Start of Material

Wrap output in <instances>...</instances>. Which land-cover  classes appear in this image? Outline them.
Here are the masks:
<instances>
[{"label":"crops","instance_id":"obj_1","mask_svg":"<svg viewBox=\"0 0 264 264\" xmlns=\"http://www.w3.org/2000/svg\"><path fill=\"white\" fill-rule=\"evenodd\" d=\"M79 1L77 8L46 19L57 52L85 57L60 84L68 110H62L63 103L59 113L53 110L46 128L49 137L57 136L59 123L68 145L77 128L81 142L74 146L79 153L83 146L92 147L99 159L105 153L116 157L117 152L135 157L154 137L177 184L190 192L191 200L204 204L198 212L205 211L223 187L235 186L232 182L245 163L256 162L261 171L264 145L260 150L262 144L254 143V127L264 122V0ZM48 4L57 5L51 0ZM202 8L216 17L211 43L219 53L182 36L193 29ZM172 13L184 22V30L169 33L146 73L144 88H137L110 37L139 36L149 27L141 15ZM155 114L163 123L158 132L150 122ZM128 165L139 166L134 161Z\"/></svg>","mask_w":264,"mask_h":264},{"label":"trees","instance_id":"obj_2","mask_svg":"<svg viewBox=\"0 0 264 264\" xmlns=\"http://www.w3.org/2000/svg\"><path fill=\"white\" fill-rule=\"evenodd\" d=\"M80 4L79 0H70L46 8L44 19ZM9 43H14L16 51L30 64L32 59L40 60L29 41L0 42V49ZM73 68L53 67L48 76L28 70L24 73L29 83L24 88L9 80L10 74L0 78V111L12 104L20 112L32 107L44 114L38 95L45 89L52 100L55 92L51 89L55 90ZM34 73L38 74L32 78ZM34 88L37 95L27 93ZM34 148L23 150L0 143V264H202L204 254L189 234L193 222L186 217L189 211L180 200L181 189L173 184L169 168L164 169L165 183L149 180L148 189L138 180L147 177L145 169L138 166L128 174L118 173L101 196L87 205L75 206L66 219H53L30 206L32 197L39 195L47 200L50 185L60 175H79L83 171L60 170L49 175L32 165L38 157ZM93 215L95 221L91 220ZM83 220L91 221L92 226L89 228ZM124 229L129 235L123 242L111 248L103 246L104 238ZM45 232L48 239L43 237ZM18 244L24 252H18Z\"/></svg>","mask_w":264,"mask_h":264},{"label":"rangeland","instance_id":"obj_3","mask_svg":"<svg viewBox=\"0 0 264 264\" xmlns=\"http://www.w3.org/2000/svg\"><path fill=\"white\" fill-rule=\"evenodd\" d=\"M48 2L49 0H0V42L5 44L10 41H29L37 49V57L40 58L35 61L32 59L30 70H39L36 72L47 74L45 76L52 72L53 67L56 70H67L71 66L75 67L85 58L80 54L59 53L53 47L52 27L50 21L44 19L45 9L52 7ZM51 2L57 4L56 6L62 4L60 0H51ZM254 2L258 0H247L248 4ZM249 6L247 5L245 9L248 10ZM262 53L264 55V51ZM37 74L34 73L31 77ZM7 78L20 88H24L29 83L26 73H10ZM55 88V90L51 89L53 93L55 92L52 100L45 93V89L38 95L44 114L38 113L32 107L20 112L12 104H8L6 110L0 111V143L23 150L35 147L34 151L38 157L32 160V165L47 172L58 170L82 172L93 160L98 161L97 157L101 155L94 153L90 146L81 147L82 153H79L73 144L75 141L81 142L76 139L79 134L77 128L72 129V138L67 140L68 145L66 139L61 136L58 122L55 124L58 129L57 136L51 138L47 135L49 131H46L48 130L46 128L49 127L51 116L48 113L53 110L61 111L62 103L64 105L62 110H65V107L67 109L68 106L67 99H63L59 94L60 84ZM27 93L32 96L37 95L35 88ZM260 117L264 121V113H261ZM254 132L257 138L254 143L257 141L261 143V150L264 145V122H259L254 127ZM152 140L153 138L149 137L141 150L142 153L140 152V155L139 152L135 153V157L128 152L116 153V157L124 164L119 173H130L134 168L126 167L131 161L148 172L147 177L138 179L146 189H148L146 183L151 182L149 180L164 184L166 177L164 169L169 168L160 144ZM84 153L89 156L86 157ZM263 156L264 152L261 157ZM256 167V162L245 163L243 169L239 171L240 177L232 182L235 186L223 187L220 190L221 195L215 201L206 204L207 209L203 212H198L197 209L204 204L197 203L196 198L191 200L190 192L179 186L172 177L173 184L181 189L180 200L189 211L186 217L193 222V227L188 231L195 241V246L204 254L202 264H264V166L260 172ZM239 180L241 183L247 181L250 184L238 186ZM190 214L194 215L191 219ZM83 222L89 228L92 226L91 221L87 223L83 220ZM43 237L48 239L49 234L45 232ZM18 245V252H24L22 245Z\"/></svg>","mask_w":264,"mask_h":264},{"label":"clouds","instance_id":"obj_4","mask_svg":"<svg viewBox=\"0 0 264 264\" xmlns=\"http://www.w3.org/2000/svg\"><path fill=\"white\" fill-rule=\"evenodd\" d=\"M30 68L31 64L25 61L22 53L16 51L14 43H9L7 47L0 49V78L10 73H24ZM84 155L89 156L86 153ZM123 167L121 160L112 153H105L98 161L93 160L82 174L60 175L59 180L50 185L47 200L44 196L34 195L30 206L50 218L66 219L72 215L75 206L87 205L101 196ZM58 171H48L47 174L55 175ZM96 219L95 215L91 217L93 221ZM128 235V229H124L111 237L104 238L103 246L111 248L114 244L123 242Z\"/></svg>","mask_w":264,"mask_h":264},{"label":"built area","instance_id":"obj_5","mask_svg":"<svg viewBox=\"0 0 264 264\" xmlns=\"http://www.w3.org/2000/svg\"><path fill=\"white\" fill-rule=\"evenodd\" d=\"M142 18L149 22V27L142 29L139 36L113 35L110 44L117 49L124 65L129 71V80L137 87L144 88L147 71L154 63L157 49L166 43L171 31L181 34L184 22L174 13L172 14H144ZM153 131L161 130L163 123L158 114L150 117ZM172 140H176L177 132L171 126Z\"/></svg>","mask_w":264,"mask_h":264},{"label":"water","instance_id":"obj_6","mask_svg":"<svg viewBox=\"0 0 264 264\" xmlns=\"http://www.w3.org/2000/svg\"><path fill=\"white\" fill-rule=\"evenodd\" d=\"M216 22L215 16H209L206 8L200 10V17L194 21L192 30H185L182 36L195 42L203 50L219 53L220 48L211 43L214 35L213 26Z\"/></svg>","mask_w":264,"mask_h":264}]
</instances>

End of Material

- **Instruction**
Return the entries in full, keeping every line exactly as it is.

- **Written reply**
Wrap output in <instances>...</instances>. Which land-cover  classes appear in this image? Outline them.
Here are the masks:
<instances>
[{"label":"crops","instance_id":"obj_1","mask_svg":"<svg viewBox=\"0 0 264 264\" xmlns=\"http://www.w3.org/2000/svg\"><path fill=\"white\" fill-rule=\"evenodd\" d=\"M79 1L77 8L46 19L57 52L85 57L60 84L68 110H62L63 103L59 113L53 110L46 128L49 137L57 136L59 123L68 145L77 128L81 142L74 146L79 153L83 146L92 147L99 159L105 153L116 157L117 152L135 157L154 137L177 184L190 192L191 200L204 204L198 212L205 211L223 187L235 186L232 182L245 163L256 162L261 171L264 145L260 150L262 144L254 143V127L264 122V0ZM48 4L57 5L51 0ZM202 8L216 17L211 43L219 53L182 36L193 29ZM172 13L184 22V30L169 33L146 73L144 88H137L110 37L139 36L149 27L141 15ZM155 114L163 123L158 132L150 122ZM128 165L139 166L134 161Z\"/></svg>","mask_w":264,"mask_h":264},{"label":"trees","instance_id":"obj_2","mask_svg":"<svg viewBox=\"0 0 264 264\" xmlns=\"http://www.w3.org/2000/svg\"><path fill=\"white\" fill-rule=\"evenodd\" d=\"M80 4L79 0H70L46 8L44 19ZM9 43H14L16 51L30 64L32 59L40 60L29 41L0 42V49ZM73 68L53 67L48 76L28 70L24 73L29 83L24 88L9 80L10 74L0 78V111L12 104L20 112L32 107L44 114L38 95L45 89L52 100L55 92L51 89L55 90ZM34 73L38 74L32 78ZM34 88L37 95L27 93ZM34 148L23 150L0 143V264H202L204 254L189 234L193 222L186 217L189 211L180 200L181 189L173 184L169 168L164 169L165 183L149 180L148 189L138 180L147 177L145 169L138 166L128 174L118 173L101 196L87 205L75 206L66 219H53L30 206L32 197L39 195L47 200L50 185L60 175H79L83 171L60 170L49 175L32 165L38 157ZM93 215L95 221L91 220ZM83 220L91 221L92 226L89 228ZM124 229L129 235L123 242L111 248L103 246L104 238ZM45 232L48 239L43 237ZM18 244L24 252H18Z\"/></svg>","mask_w":264,"mask_h":264},{"label":"rangeland","instance_id":"obj_3","mask_svg":"<svg viewBox=\"0 0 264 264\" xmlns=\"http://www.w3.org/2000/svg\"><path fill=\"white\" fill-rule=\"evenodd\" d=\"M48 2L49 0H0V42L5 44L10 41H29L37 49V57L40 58L35 61L32 59L30 70H39L36 72L47 74L45 76L52 72L53 67L56 70H67L71 66L75 67L85 58L80 54L59 53L53 47L52 27L50 21L44 19L45 9L52 7ZM51 2L57 4L56 6L62 4L60 0H51ZM254 2L258 0H247L248 4ZM249 6L247 5L245 9L248 10ZM262 53L264 55V51ZM37 74L34 73L31 77ZM7 78L20 88H24L29 83L26 73H10ZM55 88V90L51 89L53 93L55 92L52 100L45 93V89L38 95L44 114L38 113L32 107L20 112L12 104H8L6 110L0 111V143L23 150L35 147L34 151L38 157L32 160V165L47 172L58 170L82 172L93 160L98 161L97 157L101 155L94 153L90 146L81 147L82 153H79L73 144L75 141L81 142L76 139L79 134L77 128L72 129V138L67 140L68 145L66 139L61 136L58 122L55 124L58 129L57 136L51 138L47 135L49 131H46L48 130L46 128L49 127L51 116L48 113L53 110L61 111L62 103L64 105L62 110H65V107L67 109L68 106L67 99H63L59 94L60 84ZM27 93L32 96L37 95L35 88ZM260 117L264 121V113H261ZM254 132L257 138L254 143L257 141L261 143V150L264 145V122H259L254 127ZM152 140L153 138L149 137L141 150L142 153L140 152V155L139 152L135 153V157L128 152L116 153V157L124 164L119 173H130L134 168L126 167L131 161L148 172L147 177L138 179L146 189H148L146 183L151 182L149 180L164 184L166 177L164 169L169 168L160 144ZM84 153L89 156L86 157ZM263 156L264 152L261 157ZM256 167V162L245 163L243 169L239 171L240 177L232 182L235 186L223 187L220 190L221 195L215 201L206 204L207 209L203 212H198L197 209L204 204L197 203L196 198L191 200L190 192L179 186L172 177L173 184L181 189L180 200L189 211L186 217L193 222V227L188 231L195 241V246L204 254L202 264H264V166L260 172ZM239 180L241 183L247 181L250 184L238 186ZM190 214L194 215L191 219ZM83 222L89 228L92 226L91 221L87 223L83 220ZM43 237L48 239L49 234L45 232ZM18 245V252H24L22 245Z\"/></svg>","mask_w":264,"mask_h":264},{"label":"clouds","instance_id":"obj_4","mask_svg":"<svg viewBox=\"0 0 264 264\" xmlns=\"http://www.w3.org/2000/svg\"><path fill=\"white\" fill-rule=\"evenodd\" d=\"M30 68L31 64L25 61L22 53L16 51L14 43H9L7 47L0 49V78L10 73H24ZM84 155L89 156L86 153ZM123 167L121 160L112 153H105L98 161L93 160L82 174L60 175L59 180L50 185L47 200L44 196L34 195L30 206L50 218L66 219L72 215L75 206L87 205L101 196ZM58 171H48L47 174L55 175ZM96 219L95 215L91 217L93 221ZM128 235V229H124L111 237L104 238L103 246L111 248L114 244L123 242Z\"/></svg>","mask_w":264,"mask_h":264},{"label":"built area","instance_id":"obj_5","mask_svg":"<svg viewBox=\"0 0 264 264\" xmlns=\"http://www.w3.org/2000/svg\"><path fill=\"white\" fill-rule=\"evenodd\" d=\"M142 18L149 22V27L142 29L139 36L113 35L110 44L117 49L124 65L129 71V80L137 87L144 88L147 71L154 63L157 49L166 43L171 31L181 34L184 22L174 13L172 14H144ZM153 131L161 130L163 123L158 114L150 117ZM172 140H176L177 132L171 126Z\"/></svg>","mask_w":264,"mask_h":264},{"label":"water","instance_id":"obj_6","mask_svg":"<svg viewBox=\"0 0 264 264\" xmlns=\"http://www.w3.org/2000/svg\"><path fill=\"white\" fill-rule=\"evenodd\" d=\"M216 22L215 16H209L206 8L200 10V17L194 21L192 30H185L182 36L195 42L203 50L219 53L220 48L211 43L214 35L213 26Z\"/></svg>","mask_w":264,"mask_h":264}]
</instances>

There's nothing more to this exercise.